Colonies on PDA cultured under dark incubation reached 40–43 mm diam. after 7 days, margin circular, covered by felty aerial mycelium, pale mouse grey to smoke grey, and white near the margin; reverse umber to buff. When grown with UV-darkness photoperiod, colonies on PDA attained 29–32 mm (26% less than with dark incubation) after 7 days, margin circular, buff velvety aerial mycelium; reverse umber in the centre, hazel and buff on the margins. After two weeks buff velvety aerial mycelium; reverse umber in the centre, hazel and buff towards the margins. After three weeks, margin circular, buff velvety aerial mycelium, sparse aerial mycelium vinaceous buff and ochreous on the periphery; reverse chestnut in the centre, umber and hazel towards the margins. Pycnidia absent. Colonies on PDA grown with light-darkness photoperiod, reached 33–38 mm diam. on the first week (14% less than incubated in the dark), margin circular, buff velvety aerial mycelium; reverse umber in the centre, hazel and buff to the margins. On the second week, buff velvety aerial mycelium; reverse umber in the centre, hazel and buff towards the margins. At the third week, margin circular, buff velvety aerial mycelia in the centre, sparse fawn aerial mycelium and vinaceous buff on the periphery; reverse chestnut in the centre and umber towards the margin. Pycnidia absent.

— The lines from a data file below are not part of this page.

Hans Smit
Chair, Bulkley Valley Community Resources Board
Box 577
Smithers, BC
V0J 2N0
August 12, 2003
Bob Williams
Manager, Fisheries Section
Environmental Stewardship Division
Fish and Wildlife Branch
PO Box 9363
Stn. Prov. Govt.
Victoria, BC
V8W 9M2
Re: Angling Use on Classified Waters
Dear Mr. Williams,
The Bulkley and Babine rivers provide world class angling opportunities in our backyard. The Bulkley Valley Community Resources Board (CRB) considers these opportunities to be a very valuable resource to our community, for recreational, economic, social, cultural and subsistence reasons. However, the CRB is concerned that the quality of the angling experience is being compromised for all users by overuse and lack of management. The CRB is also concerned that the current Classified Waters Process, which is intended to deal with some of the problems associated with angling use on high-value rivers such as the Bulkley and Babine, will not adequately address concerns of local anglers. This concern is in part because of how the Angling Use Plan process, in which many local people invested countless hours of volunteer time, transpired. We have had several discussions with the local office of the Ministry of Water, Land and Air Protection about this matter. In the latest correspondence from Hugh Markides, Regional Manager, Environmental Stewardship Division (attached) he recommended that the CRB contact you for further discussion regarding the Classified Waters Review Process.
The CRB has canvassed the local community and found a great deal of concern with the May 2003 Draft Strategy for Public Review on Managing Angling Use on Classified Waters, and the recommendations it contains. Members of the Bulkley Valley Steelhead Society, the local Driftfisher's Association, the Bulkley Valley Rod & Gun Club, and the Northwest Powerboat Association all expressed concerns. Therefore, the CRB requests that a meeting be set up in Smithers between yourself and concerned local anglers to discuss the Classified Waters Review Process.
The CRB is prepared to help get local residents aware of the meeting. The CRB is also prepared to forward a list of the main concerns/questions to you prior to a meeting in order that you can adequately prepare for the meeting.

Notes:— In the combined gene analyses, the strain of P. yungensis formed a robust sister clade with P. rekkeri , collected from Dutch soil (JW 13016 and JW 13030). Paraboeremia yungensis collected from Las Yungas Argentinian soil, is phylogenetically close to P. truiniorum and P. rekker i, but differs from these two species by producing smaller pycnidia (20–90 μm vs. 135–430 μm in P. truiniorum and 120-390 μm P. rekker i), conidiogenous cells (2–4 × 2–4 μm vs. 4.5–8.5 × 4–7 μm in P. truiniorum and 5–10 × 4.5–7.5 μm P. rekker i), and conidia (1.5–2.5 × 0.5–1.5 μm vs. 3.5–5 × 2–3 µm in P. truiniorum and 3.5–5 × 2.5–3 μm P. rekker i) with greenish guttules ( Hou et al. 2020).